Türkiye meyve ve sebze üretiminde kendi kendine yeten bir ülke olarak görülmekle beraber, tahıl ve süt üretiminde bu yeterliliğin kaybolduğu belirtilmektedir. Ancak yapısal reformlar ve seferberlik ayarı uygulamalarla Türkiye, gıdada kendi kendine yetebilen ülke konumuna yeniden çıkabilecektir.
Seracılık sektörünün güçlendirilmesi de gıda güvenliğine giren ve gelişen bir sektördür. İklim değişikliği, artan nüfus, ihracat olanakları seracılığa olumlu yansımaktadır. Türkiye sera üretiminde yüzde 50 seviyelerinde dışa bağımlıdır. Dövizdeki son sıçrama sera imalatına olumsuz etki vermiştir. Türkiye seracılığı iç pazardan ziyade daha çok dış pazarlara yönelik çalışan bir sektördür.

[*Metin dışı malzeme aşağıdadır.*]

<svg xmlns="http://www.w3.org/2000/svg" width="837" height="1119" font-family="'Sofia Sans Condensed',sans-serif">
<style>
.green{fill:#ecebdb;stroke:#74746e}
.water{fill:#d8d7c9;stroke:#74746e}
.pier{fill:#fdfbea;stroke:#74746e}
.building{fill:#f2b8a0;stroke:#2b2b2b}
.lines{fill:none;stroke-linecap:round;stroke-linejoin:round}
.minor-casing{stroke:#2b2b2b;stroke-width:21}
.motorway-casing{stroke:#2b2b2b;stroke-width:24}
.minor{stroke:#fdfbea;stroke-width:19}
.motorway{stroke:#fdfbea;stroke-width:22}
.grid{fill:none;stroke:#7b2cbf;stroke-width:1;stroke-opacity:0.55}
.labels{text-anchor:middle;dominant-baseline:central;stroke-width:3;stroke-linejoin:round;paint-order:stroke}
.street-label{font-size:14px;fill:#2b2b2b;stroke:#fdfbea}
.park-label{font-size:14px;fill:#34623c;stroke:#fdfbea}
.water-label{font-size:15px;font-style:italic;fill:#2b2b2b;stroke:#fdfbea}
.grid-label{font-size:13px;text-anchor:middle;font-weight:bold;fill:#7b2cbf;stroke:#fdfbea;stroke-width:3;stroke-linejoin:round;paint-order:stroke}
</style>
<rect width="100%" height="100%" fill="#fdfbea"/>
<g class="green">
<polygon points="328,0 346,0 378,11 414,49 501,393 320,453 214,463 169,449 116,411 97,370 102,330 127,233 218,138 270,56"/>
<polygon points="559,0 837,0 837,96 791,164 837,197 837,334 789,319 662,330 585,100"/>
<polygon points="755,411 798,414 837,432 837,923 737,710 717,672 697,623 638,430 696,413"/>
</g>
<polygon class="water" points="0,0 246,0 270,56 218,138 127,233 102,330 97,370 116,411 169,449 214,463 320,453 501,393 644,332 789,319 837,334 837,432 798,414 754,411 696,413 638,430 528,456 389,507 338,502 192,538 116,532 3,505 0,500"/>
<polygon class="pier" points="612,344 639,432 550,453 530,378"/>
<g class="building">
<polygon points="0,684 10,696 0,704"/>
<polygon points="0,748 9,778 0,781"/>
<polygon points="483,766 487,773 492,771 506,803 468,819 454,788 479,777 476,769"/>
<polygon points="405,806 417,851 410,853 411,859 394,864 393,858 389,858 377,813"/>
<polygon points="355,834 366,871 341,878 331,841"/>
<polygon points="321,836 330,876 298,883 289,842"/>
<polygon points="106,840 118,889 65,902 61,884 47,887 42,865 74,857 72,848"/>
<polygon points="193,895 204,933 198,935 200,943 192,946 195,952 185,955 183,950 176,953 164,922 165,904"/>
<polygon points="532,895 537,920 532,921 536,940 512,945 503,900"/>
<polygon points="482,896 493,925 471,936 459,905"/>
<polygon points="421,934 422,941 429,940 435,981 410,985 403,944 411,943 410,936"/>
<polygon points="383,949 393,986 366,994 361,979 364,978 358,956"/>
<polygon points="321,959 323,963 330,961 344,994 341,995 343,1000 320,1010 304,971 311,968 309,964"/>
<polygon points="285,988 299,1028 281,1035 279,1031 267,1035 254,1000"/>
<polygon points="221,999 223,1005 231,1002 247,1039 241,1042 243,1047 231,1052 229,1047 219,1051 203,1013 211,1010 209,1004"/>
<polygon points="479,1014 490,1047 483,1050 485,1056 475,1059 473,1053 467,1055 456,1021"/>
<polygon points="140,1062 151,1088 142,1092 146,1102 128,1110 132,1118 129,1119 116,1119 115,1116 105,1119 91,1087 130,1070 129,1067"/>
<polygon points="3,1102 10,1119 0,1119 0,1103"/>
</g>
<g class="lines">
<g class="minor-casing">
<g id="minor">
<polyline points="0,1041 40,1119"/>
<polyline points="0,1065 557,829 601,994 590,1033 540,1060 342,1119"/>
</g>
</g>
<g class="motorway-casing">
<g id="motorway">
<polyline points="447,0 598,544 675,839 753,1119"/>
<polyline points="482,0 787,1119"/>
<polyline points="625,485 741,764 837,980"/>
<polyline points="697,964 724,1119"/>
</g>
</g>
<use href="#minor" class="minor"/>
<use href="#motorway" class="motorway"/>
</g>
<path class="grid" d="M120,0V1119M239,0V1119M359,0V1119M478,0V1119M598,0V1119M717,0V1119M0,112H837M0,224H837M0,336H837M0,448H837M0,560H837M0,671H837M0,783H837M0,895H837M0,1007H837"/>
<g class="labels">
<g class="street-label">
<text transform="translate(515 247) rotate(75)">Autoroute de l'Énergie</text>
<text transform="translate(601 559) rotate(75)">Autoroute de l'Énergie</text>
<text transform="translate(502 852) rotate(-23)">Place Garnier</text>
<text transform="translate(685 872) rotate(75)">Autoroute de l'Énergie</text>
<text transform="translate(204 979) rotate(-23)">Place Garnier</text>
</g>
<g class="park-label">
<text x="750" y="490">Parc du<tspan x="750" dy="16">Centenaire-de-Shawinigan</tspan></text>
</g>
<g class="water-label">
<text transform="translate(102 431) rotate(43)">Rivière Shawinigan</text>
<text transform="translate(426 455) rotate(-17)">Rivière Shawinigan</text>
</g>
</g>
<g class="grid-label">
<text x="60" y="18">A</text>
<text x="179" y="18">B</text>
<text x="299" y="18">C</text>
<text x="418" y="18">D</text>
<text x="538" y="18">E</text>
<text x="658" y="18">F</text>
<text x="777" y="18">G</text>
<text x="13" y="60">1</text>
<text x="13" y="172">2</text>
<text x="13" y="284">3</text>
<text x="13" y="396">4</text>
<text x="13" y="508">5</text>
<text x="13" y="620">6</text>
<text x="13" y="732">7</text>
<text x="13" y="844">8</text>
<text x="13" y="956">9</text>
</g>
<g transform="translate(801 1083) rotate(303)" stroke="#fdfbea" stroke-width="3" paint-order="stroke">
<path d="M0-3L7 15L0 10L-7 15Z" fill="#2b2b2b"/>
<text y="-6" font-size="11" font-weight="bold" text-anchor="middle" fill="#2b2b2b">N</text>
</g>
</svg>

İklim değişikliği seracılığı teşvik ediyor. Fakat iklim değişikliği, araştırmacıları başka başka arayışlara da yönlendirmektedir. Bu arayışların başında topraksız tarım gelmektedir. Topraksız tarım ileriki dönemlerde, daha sık konuşulacak ve devreye girecek yöntemlerdendir. Özellikle Japonya gibi toprak fakiri ülkeler bu alanda önemli aşamalar kat etmiştir.

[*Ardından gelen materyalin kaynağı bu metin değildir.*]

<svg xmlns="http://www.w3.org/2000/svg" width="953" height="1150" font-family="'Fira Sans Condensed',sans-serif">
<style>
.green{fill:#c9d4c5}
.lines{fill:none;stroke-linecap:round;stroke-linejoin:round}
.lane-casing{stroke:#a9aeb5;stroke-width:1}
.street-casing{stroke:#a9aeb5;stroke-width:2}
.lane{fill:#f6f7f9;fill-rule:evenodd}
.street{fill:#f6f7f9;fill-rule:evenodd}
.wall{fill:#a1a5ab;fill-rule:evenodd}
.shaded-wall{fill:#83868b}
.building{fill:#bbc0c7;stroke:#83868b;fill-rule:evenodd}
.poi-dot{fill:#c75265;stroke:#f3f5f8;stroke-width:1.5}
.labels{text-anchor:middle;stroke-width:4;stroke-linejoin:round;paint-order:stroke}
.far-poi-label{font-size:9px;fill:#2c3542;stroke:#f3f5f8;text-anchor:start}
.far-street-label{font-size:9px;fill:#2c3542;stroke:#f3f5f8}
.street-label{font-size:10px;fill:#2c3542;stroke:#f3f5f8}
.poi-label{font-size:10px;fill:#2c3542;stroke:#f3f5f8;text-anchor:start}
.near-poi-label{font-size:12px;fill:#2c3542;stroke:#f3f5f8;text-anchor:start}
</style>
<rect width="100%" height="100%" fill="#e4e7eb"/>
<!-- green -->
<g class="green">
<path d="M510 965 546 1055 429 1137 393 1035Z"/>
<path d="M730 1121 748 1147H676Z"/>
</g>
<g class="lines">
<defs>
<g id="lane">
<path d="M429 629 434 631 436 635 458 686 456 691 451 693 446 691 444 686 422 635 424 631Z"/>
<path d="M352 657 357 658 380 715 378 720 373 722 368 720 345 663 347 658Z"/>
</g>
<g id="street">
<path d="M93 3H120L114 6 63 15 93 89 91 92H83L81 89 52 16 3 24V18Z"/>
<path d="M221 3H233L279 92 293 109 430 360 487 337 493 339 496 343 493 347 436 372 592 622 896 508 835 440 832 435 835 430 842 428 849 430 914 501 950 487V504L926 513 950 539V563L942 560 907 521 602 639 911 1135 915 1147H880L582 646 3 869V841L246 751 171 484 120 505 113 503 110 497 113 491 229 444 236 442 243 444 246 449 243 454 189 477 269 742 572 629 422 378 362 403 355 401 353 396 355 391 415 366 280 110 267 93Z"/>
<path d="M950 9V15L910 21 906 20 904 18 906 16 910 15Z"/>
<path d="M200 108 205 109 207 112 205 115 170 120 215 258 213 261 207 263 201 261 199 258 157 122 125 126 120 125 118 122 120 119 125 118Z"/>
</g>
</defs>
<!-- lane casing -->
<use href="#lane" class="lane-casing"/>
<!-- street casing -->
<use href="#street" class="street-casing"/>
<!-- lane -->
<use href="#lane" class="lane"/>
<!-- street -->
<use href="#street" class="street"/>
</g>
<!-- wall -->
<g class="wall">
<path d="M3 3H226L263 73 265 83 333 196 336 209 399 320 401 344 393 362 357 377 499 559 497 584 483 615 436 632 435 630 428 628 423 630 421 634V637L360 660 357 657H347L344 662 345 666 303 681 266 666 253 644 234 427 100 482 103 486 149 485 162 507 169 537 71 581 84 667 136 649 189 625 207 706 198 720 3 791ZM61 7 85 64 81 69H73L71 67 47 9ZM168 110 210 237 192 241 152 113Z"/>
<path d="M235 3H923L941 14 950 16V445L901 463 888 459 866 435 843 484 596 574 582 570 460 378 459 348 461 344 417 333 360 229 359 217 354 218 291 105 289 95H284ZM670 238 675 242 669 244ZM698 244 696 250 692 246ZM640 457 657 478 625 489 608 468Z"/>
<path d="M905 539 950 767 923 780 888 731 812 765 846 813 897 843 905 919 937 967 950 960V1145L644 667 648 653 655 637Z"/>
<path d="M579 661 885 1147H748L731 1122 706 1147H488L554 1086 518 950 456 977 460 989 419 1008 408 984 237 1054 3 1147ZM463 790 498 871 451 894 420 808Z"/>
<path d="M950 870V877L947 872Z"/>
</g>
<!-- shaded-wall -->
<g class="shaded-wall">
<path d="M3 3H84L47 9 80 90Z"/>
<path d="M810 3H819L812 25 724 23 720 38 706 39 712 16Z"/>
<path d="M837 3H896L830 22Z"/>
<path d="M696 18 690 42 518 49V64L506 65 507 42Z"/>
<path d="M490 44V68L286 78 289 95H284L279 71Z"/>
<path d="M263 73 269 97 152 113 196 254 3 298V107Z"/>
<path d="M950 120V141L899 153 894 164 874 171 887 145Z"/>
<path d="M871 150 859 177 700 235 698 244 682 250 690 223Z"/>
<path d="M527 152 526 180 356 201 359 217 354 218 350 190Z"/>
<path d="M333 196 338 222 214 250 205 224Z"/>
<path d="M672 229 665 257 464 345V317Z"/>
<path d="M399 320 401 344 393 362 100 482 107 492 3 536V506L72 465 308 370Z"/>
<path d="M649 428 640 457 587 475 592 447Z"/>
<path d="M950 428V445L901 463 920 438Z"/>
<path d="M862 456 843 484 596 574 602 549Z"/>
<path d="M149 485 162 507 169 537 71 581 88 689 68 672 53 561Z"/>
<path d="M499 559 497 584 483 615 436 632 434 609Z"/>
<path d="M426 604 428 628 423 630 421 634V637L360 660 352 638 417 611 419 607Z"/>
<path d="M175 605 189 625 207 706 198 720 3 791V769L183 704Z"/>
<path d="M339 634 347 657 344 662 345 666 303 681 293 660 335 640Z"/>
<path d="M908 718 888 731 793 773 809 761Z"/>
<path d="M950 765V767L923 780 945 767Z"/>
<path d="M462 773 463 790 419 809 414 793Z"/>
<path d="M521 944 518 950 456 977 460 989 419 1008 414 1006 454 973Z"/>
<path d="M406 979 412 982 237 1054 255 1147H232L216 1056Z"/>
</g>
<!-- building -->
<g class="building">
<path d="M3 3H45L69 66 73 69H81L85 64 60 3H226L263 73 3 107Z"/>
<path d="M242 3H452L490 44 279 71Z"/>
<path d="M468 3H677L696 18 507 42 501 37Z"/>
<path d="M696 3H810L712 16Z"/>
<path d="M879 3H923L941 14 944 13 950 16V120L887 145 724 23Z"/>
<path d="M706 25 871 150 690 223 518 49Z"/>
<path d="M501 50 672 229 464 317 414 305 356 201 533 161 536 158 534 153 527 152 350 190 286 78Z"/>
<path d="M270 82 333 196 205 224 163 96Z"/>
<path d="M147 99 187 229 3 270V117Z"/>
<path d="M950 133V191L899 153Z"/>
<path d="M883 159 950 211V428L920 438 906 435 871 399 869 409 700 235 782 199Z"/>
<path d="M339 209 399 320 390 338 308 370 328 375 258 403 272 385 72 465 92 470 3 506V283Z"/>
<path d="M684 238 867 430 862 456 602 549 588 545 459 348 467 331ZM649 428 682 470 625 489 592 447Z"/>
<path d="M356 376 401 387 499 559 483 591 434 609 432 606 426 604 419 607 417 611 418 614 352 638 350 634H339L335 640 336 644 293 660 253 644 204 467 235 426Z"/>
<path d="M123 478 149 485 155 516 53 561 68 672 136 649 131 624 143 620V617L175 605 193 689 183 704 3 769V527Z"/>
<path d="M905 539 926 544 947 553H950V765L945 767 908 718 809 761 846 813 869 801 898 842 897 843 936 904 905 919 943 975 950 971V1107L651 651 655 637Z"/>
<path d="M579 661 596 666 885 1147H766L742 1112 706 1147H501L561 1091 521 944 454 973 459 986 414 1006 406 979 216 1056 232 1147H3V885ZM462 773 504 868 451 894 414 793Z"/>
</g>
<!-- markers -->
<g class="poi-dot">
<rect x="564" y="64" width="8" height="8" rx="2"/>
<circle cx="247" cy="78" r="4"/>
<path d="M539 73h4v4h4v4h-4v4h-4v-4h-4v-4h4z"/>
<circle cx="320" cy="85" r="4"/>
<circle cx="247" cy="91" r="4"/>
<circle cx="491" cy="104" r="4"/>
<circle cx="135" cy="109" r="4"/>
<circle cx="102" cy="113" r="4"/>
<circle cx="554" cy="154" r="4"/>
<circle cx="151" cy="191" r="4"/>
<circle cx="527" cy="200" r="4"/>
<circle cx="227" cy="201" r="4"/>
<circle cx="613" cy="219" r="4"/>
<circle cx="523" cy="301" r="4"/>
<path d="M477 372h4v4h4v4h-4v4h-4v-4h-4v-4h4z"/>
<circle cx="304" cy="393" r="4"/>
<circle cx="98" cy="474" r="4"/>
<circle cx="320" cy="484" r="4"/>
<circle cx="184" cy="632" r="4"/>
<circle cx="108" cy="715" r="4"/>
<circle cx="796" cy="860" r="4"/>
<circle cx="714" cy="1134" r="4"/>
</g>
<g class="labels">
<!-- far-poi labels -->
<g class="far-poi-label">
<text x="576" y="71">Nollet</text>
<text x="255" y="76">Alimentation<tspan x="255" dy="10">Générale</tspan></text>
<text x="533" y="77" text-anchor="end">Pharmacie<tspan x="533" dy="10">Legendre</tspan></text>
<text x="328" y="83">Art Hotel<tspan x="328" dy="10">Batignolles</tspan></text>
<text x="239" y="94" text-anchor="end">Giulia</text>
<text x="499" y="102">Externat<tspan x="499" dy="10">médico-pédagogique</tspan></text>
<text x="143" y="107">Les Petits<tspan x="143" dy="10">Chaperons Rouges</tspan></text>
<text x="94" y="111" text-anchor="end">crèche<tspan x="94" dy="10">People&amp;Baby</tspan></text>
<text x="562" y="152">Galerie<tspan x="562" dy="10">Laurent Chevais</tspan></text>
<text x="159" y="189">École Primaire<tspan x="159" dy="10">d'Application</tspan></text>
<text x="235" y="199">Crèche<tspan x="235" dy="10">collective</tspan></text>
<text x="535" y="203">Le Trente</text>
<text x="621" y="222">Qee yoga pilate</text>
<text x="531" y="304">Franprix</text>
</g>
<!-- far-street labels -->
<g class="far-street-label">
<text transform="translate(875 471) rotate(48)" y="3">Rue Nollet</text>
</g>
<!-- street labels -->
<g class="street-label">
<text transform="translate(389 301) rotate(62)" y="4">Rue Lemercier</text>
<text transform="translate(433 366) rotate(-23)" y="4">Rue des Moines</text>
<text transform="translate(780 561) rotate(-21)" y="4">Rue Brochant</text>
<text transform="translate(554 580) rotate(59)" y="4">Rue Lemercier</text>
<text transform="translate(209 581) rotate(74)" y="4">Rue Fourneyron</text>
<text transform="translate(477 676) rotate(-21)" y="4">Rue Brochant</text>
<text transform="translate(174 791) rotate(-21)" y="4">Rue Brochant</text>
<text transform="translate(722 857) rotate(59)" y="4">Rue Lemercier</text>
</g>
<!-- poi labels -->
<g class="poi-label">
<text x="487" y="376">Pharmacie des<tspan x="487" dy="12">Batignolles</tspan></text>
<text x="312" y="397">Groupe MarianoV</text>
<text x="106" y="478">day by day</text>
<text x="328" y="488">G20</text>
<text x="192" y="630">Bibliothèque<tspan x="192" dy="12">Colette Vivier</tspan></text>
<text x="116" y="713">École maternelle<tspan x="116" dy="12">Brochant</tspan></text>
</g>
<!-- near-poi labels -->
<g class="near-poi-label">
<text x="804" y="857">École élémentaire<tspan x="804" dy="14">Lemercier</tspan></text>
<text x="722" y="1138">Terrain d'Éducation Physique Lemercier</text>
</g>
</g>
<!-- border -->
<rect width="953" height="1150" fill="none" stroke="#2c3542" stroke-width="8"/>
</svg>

Yakın gelecekte tarım sadece bir kırsal alan üretimiyle sınırlı kalmayacaktır. Tasarlanan akıllı şehirler aynı zamanda birer tarım üretim merkezleri olacaktır. Topraksız tarım, şehirlerde yüksek binalarda, bilgisayar denetiminde ısı, ilaçlama, gübrelemesi suni ışıklandırma eşliğinde 7/24 tarım yapımına ve hasadına imkan verecektir.
Bugünlerde yaşanan seracılık atağı yerini, yakın bir zamanda gökdelen tarımına geçişe bırakacaktır.